CVE-2018-11525

Vulnerability

The plugin "Advanced Order Export For WooCommerce" for WordPress, versions 1.5.4 and earlier, is vulnerable to CSV Injection [1]. The plugin exports order data in CSV format without properly sanitizing fields that contain values starting with special characters such as =, +, -, or @. When the exported CSV file is opened by a spreadsheet application like Microsoft Excel or LibreOffice Calc, these fields are interpreted as formulas and executed [1].

Exploitation

An attacker can exploit this vulnerability by creating a WooCommerce order that includes a specially crafted value in one of the exportable fields (e.g., billing address, order note, or custom field).
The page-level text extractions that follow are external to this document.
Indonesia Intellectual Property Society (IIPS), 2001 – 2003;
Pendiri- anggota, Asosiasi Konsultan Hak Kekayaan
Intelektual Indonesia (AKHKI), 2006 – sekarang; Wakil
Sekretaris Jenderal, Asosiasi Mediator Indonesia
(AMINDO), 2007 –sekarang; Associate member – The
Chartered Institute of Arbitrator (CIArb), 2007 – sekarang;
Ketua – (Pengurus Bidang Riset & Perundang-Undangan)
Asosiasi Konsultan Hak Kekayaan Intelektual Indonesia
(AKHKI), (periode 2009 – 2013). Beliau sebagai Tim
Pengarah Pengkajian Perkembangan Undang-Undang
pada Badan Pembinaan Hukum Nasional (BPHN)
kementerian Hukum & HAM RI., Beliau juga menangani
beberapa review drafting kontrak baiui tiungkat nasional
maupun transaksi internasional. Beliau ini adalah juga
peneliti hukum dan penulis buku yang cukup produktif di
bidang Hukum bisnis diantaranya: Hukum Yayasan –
The value must start with a formula injection character (=, +, -, or @) followed by a malicious formula, such as =CMD|'/C calc'!A0 [2]. No special privileges are required; any user who can place an order on the WooCommerce site can inject the payload. When the site administrator or any user with order export privileges exports orders to CSV and opens the file in a spreadsheet application, the malicious formula executes [1].

Impact

Upon opening the crafted CSV file in a vulnerable spreadsheet application, the injected formula can execute arbitrary commands, read or write files, or exfiltrate data from the user's machine. This can lead to complete compromise of the user's system, depending on the spreadsheet application and its security settings [2]. The attacker gains the ability to execute commands at the privilege level of the user who opens the file, which may be administrative on their local system.

Mitigation

A fix was released in version 1.5.5 of the plugin [1]. Users should update to the latest version immediately. As a workaround, users should enable the "Enable Dynamic Data Exchange" and "Enable Protected View" settings in Microsoft Excel, or use a text editor to inspect CSV files before opening them in a spreadsheet application [2].